A conspiracy was hatched by some powerful Muslims to hoist the Pakistani flag on the Red Fort and take hold of Delhi through the use of massive arms. The Dooms Day was set as September 6 1947. The RSS volunteers alerted Sardar Patel and Pandit Nehru, and necessary steps were taken to foil the conspiracy. 
A Constituent Assembly drafted a Constitution for the people of India which came into force from 26th January 1950. The French, like other colonies oppressed the people of Pondichery before it became integral part of India in 1954.While most of India was independent of foreign occupation by 1947, Goa, Daman and Diu was still under Portuguese domination. On 15th August of 1955 many Satyagrahis lead by Tristao Broganza entered Goa to free it. The rulers again killed many helpless unarmed people. Finally the Indian Army had to intervene and freed Goa, Daman and Diu from Portuguese yoke on 18th December, 1961. 

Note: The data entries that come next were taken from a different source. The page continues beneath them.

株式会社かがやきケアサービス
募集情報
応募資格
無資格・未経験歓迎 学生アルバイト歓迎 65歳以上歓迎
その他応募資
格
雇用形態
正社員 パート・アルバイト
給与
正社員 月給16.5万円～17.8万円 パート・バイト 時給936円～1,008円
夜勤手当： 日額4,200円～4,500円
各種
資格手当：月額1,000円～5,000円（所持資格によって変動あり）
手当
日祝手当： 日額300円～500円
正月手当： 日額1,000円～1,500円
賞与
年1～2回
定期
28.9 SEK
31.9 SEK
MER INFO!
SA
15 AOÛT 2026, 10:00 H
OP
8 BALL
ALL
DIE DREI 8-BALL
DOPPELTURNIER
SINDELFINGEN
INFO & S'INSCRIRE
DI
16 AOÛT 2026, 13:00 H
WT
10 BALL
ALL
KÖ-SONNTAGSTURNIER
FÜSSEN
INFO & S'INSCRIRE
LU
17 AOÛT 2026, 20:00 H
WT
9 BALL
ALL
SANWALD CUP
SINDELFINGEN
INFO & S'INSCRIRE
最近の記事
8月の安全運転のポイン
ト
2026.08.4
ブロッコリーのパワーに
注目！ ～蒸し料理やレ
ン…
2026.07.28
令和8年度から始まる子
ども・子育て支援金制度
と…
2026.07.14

India's neighbor China suddenly attacked India in 1962, and took over thousands of square miles of land including that in Kashmir and the north east frontier borders. 
In 1965 Pakistan attacked India and was defeated by the brave Indian army. Pakistan again attacked India in 1971. This time they were not only defeated by the Indian army under the Prime Ministership of Indira Gandhi, but East Pakistan was freed from Pakistani rule, and a new nation, Bangla Desh was formed with the help of Indian people. Over 3 million people were tortured and killed and over 33, 000 women were raped by the Pakistani forces. Hindus were specially targeted and were attacked from house to house by the Pakistani forces. This was one of the largest genocide of this century, which is yet to be known to the people of the world. 
During the partition of the country Pakistan signed the agreement that it would make sure that the rights and the safety of the minorities would be taken proper care. But through planned activities of persecution and torture and forced conversion of minority Hindus and Christians, the number of minorities in Pakistan has gone down from 20% in 1947 to 2% in 1996. In Bangladesh, the number of minorities has gone down from 30% in 1947 to 14% in 1996. 
Pakistan is still having a proxy war in Kashmir. It is training and arming the Islamic terrorists, for which the country is paying a heavy toll. Thousands of Kashmiri Hindus are refugees in their homeland. 
Conclusion

India lives on with her world mission. India’s struggle to free herself from external forces continues. Communism, capitalism, consumerism and religious fundamentalism of Islamic and Christian missionaries are the main forces working against the unity and progress of the nation. Indian people will not forget the divisive diplomacy of Britain, which created the vivisection of the country and enmity among her people. However, reunification of the people and land in future is not an impossible dream after the fall of the Berlin Wall.